Aim of the task ▸
Edit the lines from the first one through the one containing "d eine weitverteilte", replacing "Telefonnummern" with "Rufnummern" and leaving everything else as it is.

[[ Supplied entries open ]]

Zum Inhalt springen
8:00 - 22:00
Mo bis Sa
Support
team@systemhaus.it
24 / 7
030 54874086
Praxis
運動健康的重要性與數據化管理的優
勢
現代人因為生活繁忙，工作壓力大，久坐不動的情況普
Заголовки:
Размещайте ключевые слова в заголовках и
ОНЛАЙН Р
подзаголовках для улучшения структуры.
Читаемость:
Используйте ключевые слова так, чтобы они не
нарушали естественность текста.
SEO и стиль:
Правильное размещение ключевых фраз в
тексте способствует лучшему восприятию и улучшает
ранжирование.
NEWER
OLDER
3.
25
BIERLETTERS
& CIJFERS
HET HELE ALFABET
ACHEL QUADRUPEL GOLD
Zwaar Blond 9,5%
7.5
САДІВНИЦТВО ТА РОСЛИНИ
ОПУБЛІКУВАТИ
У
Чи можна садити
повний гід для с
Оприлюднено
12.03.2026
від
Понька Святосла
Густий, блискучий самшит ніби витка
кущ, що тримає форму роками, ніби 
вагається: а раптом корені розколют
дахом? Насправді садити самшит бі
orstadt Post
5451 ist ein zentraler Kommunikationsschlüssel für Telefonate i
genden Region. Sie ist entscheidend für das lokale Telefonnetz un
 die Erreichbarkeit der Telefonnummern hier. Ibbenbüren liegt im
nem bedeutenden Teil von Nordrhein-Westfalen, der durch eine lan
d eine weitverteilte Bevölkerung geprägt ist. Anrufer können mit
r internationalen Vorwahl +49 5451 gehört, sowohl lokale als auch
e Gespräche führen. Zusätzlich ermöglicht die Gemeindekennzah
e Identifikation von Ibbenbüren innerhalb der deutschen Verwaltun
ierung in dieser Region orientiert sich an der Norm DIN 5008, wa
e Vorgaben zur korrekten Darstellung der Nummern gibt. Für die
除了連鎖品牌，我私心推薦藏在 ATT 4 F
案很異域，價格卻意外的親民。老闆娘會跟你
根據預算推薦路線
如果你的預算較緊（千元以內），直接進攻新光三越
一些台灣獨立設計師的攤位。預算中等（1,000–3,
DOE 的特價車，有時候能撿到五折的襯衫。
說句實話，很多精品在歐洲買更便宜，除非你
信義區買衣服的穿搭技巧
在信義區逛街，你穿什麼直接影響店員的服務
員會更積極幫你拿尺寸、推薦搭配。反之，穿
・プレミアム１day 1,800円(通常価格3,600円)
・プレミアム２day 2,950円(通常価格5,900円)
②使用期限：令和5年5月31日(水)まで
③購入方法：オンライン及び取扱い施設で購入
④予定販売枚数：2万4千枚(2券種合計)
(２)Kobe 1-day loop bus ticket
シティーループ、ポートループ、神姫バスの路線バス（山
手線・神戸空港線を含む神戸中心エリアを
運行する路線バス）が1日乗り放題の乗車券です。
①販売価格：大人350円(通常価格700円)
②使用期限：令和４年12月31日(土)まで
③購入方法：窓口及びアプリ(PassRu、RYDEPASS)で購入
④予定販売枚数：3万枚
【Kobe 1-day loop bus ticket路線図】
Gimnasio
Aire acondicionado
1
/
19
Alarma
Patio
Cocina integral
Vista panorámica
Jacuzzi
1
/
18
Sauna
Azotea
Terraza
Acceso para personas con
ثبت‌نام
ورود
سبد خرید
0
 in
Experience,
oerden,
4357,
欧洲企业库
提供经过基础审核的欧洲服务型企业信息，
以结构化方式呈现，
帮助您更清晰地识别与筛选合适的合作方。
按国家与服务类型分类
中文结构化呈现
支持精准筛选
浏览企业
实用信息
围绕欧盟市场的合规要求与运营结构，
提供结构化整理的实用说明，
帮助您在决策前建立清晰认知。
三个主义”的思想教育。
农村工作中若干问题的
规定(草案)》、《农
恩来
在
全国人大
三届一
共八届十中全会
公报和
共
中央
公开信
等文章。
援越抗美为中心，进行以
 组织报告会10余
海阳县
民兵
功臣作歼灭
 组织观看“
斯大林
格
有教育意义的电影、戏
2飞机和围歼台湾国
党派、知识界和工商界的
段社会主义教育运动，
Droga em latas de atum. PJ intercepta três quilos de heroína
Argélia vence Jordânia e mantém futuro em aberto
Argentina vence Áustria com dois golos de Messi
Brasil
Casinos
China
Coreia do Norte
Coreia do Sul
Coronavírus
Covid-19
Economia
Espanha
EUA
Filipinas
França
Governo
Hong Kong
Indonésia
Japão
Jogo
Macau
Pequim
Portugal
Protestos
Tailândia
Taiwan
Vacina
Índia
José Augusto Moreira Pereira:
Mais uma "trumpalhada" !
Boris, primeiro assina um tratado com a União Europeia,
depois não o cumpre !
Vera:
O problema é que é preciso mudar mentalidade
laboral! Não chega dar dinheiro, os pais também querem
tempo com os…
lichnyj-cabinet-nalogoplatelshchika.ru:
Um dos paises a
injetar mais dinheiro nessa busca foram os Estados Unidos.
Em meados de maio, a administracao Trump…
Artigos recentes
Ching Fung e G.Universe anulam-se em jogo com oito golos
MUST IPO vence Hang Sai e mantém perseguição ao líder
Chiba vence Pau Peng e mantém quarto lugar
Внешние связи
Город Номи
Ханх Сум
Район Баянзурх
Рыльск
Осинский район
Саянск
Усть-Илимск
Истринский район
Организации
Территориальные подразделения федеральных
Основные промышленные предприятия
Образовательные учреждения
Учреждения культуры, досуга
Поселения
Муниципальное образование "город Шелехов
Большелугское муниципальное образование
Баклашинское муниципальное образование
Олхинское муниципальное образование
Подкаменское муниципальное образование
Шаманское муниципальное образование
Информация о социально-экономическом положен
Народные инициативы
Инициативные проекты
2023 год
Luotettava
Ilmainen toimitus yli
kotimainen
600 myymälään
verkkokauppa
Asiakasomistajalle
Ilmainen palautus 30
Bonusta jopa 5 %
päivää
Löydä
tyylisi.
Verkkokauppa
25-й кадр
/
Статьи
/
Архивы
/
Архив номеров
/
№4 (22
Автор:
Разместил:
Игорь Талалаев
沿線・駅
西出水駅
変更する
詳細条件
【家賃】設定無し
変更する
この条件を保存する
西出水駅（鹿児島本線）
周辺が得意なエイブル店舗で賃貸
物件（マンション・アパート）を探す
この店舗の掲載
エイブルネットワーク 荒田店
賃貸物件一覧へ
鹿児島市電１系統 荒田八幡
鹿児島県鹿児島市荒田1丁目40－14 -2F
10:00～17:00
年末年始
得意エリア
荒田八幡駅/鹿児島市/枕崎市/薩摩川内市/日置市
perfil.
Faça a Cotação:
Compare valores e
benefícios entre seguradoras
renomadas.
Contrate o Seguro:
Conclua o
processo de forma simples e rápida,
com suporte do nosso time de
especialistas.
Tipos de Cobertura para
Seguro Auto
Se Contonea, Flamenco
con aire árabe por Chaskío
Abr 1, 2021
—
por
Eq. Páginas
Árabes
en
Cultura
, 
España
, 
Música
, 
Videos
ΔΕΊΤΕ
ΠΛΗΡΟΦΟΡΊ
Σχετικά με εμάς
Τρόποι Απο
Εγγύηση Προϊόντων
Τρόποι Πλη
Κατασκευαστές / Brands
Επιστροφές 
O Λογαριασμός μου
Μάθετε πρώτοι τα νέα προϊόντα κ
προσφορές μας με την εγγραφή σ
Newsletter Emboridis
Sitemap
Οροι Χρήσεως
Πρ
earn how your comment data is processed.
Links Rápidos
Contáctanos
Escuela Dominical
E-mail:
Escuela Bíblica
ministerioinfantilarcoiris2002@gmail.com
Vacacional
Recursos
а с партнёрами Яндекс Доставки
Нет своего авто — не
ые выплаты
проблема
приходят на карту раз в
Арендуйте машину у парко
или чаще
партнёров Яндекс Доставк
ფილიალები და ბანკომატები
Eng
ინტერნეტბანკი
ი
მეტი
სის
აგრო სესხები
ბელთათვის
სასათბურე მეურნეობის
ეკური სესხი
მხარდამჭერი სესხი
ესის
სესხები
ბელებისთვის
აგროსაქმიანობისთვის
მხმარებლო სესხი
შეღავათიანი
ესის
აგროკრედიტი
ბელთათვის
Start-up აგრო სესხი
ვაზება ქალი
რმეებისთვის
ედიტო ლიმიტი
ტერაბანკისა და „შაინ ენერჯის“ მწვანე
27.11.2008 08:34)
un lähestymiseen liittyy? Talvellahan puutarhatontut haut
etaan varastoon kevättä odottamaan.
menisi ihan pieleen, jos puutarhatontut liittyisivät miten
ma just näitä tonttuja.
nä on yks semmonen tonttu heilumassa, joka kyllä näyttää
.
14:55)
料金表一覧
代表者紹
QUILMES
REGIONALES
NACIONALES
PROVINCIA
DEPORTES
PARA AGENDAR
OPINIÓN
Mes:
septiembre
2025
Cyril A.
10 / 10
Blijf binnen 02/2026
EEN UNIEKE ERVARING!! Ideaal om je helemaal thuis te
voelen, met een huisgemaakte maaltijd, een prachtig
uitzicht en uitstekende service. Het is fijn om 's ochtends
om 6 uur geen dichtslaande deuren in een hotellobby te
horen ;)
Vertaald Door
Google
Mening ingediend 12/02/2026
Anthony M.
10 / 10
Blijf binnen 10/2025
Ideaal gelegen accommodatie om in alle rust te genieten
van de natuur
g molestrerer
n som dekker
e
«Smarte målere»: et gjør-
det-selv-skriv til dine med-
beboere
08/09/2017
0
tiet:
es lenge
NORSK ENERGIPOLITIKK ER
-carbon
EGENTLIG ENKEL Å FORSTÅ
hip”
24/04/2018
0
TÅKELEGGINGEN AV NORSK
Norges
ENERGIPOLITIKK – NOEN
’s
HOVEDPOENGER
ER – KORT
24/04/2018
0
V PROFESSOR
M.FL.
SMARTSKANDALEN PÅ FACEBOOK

[[ Supplied entries closed ]]

Exercise output ▸
Zum Inhalt springen
8:00 - 22:00
Mo bis Sa
Support
team@systemhaus.it
24 / 7
030 54874086
Praxis
運動健康的重要性與數據化管理的優
勢
現代人因為生活繁忙，工作壓力大，久坐不動的情況普
Заголовки:
Размещайте ключевые слова в заголовках и
ОНЛАЙН Р
подзаголовках для улучшения структуры.
Читаемость:
Используйте ключевые слова так, чтобы они не
нарушали естественность текста.
SEO и стиль:
Правильное размещение ключевых фраз в
тексте способствует лучшему восприятию и улучшает
ранжирование.
NEWER
OLDER
3.
25
BIERLETTERS
& CIJFERS
HET HELE ALFABET
ACHEL QUADRUPEL GOLD
Zwaar Blond 9,5%
7.5
САДІВНИЦТВО ТА РОСЛИНИ
ОПУБЛІКУВАТИ
У
Чи можна садити
повний гід для с
Оприлюднено
12.03.2026
від
Понька Святосла
Густий, блискучий самшит ніби витка
кущ, що тримає форму роками, ніби 
вагається: а раптом корені розколют
дахом? Насправді садити самшит бі
orstadt Post
5451 ist ein zentraler Kommunikationsschlüssel für Telefonate i
genden Region. Sie ist entscheidend für das lokale Telefonnetz un
 die Erreichbarkeit der Rufnummern hier. Ibbenbüren liegt im
nem bedeutenden Teil von Nordrhein-Westfalen, der durch eine lan
d eine weitverteilte Bevölkerung geprägt ist. Anrufer können mit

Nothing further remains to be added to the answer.